Our team assessed Wi-Fi availability, attitudes, and quality throughout the city—at large hospitality chains, and at small independent businesses.  We also spot-checked an overwhelming number of tourist attractions such as the Prague Castle, the Municipal House, and the Old Town Square, which features the 1410-installed Astronomical Clock.  Here are some of the highlights from our assessment:

  • The Prague Wi-Fi environment is extremely dense and fragmented. The density appears to be driven by the high number of tourists that increasingly expect Wi-Fi to be simple, free, and everywhere. The fragmentation stems from the fact that each venue owner chooses their own strategy and is not necessarily driven by a large third-party Wi-Fi provider.
  • Major international food chains such as McDonald’s, Burger King, KFC, Pizza Hut, and Starbuck’s are well represented in Prague and throughout the Czech Republic.  And, as in other places, they’re the  typical Wi-Fi trendsetters offering open Wi-Fi with simple click-through portals—and no requirements for the entry of personal information or passwords.
  • The local chains and independent shops observe what happens at these big chains and adopt similar strategies. For instance, local businesses Paneria and Bageterie Boulevard are already following a similar consumer-friendly, open-Wi-Fi strategy.
  • In interviews, owners of small cafés indicated they had chosen an open Wi-Fi model without passwords in order to create a destination for locals to have business meetings and tourists to socialize over a meal. The simple access model not only increased their repeat customer visits, but also decreased their costs, because they didn’t have to “manage” password distribution, nor did they need to help customers get connected.

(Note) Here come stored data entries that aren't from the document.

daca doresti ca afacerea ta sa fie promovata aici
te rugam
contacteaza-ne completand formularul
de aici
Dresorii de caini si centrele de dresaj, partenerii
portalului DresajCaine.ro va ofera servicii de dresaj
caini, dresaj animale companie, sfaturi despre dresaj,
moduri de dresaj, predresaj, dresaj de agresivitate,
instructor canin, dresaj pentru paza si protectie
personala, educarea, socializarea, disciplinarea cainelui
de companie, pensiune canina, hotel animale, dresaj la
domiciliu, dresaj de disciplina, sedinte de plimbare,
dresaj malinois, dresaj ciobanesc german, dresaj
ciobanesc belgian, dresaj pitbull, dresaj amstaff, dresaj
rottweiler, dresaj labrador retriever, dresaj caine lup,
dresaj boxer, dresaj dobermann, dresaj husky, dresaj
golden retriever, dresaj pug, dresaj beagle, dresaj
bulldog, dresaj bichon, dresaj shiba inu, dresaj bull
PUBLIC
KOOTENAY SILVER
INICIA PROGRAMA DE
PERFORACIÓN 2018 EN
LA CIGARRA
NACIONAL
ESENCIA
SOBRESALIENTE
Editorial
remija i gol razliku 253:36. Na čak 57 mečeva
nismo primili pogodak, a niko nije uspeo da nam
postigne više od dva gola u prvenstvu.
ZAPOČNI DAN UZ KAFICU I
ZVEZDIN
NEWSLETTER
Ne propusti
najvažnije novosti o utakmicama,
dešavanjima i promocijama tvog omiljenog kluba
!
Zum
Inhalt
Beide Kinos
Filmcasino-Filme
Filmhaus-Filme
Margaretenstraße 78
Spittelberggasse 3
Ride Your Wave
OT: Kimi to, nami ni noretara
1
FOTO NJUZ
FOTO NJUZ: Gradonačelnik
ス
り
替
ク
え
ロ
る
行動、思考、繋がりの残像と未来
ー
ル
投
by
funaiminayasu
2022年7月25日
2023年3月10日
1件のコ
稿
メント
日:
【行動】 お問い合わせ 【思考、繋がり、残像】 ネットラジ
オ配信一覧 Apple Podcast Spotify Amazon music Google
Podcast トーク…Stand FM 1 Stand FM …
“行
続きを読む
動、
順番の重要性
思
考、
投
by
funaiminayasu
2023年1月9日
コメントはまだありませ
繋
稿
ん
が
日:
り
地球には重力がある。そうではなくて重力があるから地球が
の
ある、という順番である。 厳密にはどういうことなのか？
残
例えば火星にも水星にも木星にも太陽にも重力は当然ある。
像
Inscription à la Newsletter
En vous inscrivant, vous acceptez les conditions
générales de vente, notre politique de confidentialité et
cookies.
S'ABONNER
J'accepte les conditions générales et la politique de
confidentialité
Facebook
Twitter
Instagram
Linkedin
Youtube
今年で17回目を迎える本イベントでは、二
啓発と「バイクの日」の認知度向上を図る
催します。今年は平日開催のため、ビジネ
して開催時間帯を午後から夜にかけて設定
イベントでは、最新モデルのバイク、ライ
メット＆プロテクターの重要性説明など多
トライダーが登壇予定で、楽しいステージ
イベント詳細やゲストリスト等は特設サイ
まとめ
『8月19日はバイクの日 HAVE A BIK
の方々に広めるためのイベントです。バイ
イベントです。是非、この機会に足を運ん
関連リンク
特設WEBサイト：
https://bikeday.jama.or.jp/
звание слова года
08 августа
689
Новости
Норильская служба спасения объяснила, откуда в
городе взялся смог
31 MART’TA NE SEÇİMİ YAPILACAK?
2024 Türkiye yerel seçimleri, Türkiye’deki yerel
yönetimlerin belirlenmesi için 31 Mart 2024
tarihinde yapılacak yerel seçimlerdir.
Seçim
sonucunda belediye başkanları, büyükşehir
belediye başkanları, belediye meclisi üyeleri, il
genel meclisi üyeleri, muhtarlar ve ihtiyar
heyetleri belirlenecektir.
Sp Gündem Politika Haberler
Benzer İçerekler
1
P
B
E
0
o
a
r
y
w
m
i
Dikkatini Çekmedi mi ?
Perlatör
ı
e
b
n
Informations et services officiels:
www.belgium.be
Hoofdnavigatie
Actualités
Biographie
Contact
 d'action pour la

They believe that Prague is a competitive market and that open Wi-Fi gives local business owners a competitive edge.
  • Agip, an Italian gas station chain, has deployed open Wi-Fi as a customer amenity across their petrol stations throughout the country.
  • Although pioneering in many Wi-Fi ways, Prague’s retail market appears to lag behind other European cities. For example, just south of the City Center, the large, and relatively new Arkady Pankrac shopping mall does not offer any over-arching Wi-Fi network to the busy shoppers inside. Rather, it relies on chains inside to fill the food courts and the rest of the mall.
  • The city of Prague seems to lack a centralized outdoor Wi-Fi system, which causes greater competition amongst the various venues without the ability to latch on to a central system.
  • Local mobile operators Telefonica/O2, T-Mobile, and Vodafone offer Wi-Fi services primarily to their own subscribers.
  • Interestingly, all of the concert halls seem to have solid Wi-Fi, including the popular Smetana Hall in the Municipal House, which once housed the former Bohemian Capital. During intermission, while some folks enjoy the Alfons Mucha artwork, a few others (probably the ones that had their fill of Mucha over at the National Gallery’s monumental display of his Slave Epic series) pull out their smartphones and start tapping away.  There’s a wildfire effect, and soon lots of patrons, heads down and fingers poised, can be seen doing the same.

While lagging in the retail sector, Prague’s Wi-Fi environment abounds with simple and easy to access public Wi-fi, which makes it a more advanced and consumer friendly capital than its European tourist-heavy peers London, Paris, Madrid, Rome, and Berlin.

See you at the next Curated Spot Check.